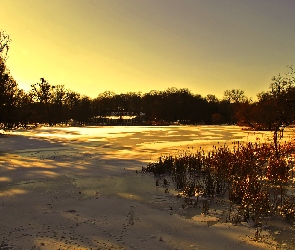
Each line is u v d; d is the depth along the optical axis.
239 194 10.94
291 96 17.92
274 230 8.35
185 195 11.73
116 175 15.61
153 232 8.16
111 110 129.50
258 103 63.91
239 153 16.78
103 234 7.97
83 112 104.06
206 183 12.66
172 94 118.00
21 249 7.00
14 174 15.63
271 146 18.30
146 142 33.78
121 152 25.12
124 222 8.91
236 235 8.01
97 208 10.20
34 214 9.51
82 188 12.90
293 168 15.38
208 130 58.69
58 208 10.15
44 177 14.99
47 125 89.75
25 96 78.44
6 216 9.28
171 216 9.48
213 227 8.56
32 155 23.27
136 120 118.88
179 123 109.88
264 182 13.35
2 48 47.91
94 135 45.34
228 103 110.50
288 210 9.45
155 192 12.31
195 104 111.44
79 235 7.87
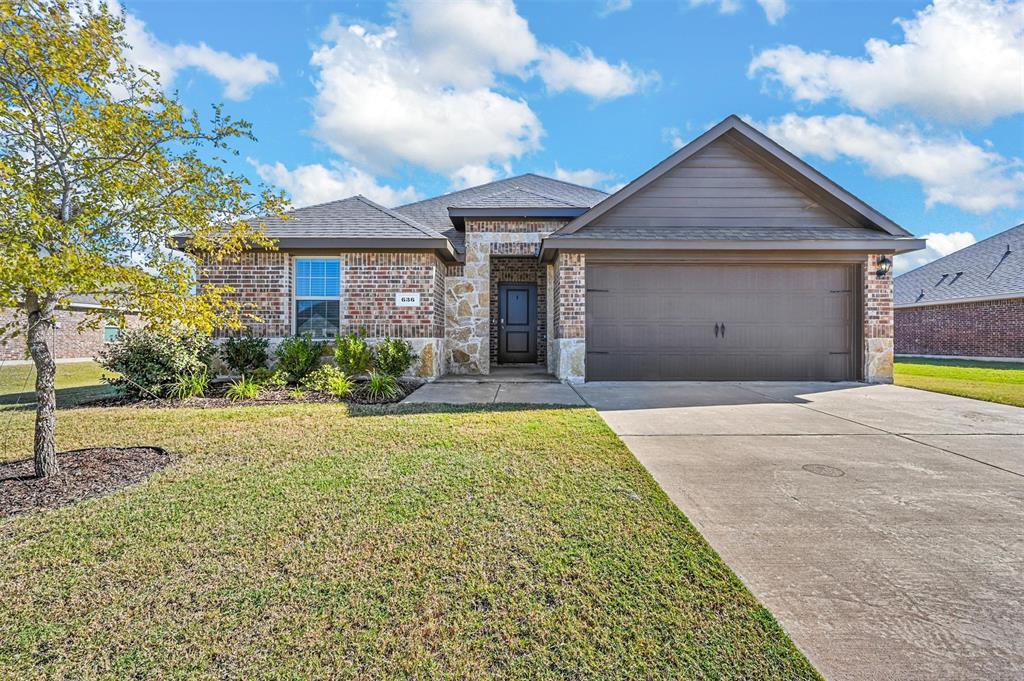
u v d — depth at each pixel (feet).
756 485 12.17
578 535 9.22
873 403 24.39
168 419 19.71
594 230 34.09
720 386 30.81
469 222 39.50
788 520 10.07
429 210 48.88
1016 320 60.34
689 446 15.93
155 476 12.50
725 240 31.30
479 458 14.07
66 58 11.65
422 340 33.30
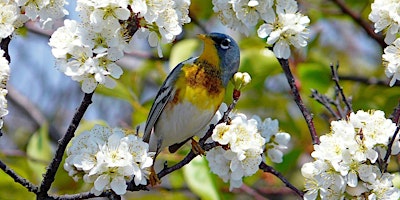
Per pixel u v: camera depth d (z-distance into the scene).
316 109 13.53
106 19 7.43
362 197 8.38
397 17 8.59
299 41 9.04
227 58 10.20
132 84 16.78
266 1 8.95
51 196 8.33
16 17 8.10
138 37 7.87
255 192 14.30
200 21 16.39
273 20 9.02
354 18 14.77
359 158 8.02
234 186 9.48
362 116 8.23
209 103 9.95
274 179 14.66
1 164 8.21
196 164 11.80
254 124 8.54
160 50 8.00
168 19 7.84
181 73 10.01
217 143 8.70
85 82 7.51
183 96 9.89
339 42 18.59
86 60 7.39
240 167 8.59
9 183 12.93
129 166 7.78
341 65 17.97
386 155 8.30
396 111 9.11
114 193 8.25
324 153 8.12
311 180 8.45
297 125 15.28
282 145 9.83
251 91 16.06
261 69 13.19
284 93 16.44
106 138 8.23
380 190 8.17
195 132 10.07
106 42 7.50
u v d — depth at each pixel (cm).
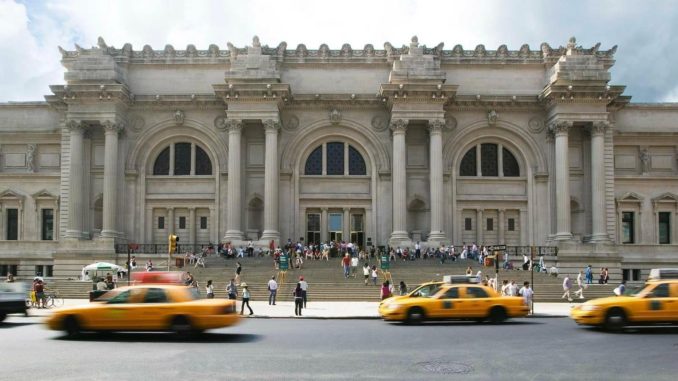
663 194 6794
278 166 6594
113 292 2603
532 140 6694
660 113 6906
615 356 2164
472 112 6719
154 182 6694
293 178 6688
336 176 6712
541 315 3659
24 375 1827
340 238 6731
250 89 6266
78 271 5950
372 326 3083
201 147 6756
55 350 2259
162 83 6825
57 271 5950
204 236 6688
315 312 3791
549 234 6575
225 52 6831
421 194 6625
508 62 6819
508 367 1967
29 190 6788
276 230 6353
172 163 6731
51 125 6862
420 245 6256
=====
## Problem requirements
Where a line above holds the word "depth", copy it.

## The answer
Each line is u v d; d is the depth along the optical axis.
u v d — depth at each pixel (feet).
Per pixel u v: camera depth d (z-distance into the scene).
u v d — depth at each pixel (cm).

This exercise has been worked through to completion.